You were in fluid control with the one stock you got stopped out of earlier this week. Take a look at replacing it with one of the following four: BEAV, PCP, HXL, TDG.
BEAV is simply the best in seating for airplanes, mainly international business and first class seats for non-US airlines. They did do to me a mediocre acquisition of a Honeywell business which is adding some debt back to balance sheet but company is well-positioned. I like the CFO but distrust the CEO - have met both. Worst hit if oil spikes back as less flying hits them although some biz from creating lighter seats will offset. Biz jet biz will get hit.

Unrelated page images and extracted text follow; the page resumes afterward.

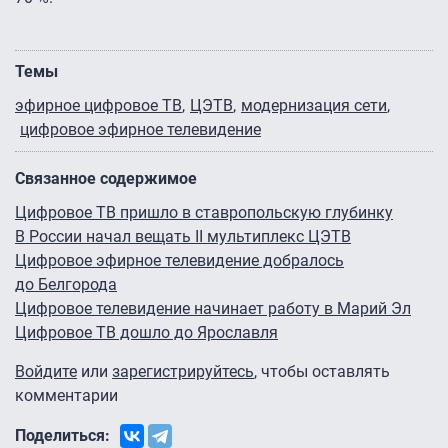
Темы
эфирное цифровое ТВ
ЦЭТВ
модернизация сети
цифровое эфирное телевидение
Связанное содержимое
Цифровое ТВ пришло в ставропольскую глубинку
В России начал вещать II мультиплекс ЦЭТВ
Цифровое эфирное телевидение добралось
до Белгорода
Цифровое телевидение начинает работу в Марий Эл
Цифровое ТВ дошло до Ярославля
Войдите
или
зарегистрируйтесь
, чтобы оставлять
комментарии
Поделиться:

On HXL, it is most expensive of major aero plays but has great diversification and, like BEAV, survived near death in early 2000s. I sat on an informal creditor committee back then and must say the current CEO really impressed me when he came on board. The old CFO, who was sharp, has left. HXL has major wins on the A380, A350 and secondary wins on the B787. While they are more of an Airbus shop, their content on the 787 is approaching some of the higher level food chain players because their stuff is just too good. Their wind energy stuff is also doing well. Heavy JSF defense work as well as some other military platforms (on most), strong wind energy biz (aided if oil goes higher), need for more fuel efficient 787 and A350 and pipeline tied to A380 should make them super-defensive in an oil spike.
On PCP, simply the best in casting and forging. Very reasonable value. Great grower. Have always delivered. Valuation and diversification should help in downturn.
On TDG, very, very niche oriented with by far the best margins in biz. Almost all sales to after-market. Very strong management team. May be least defensive/second least defensive (with PCP least) in group of four here but strong margins, strong positioning on certain parts, big military piece should protect them to large extent.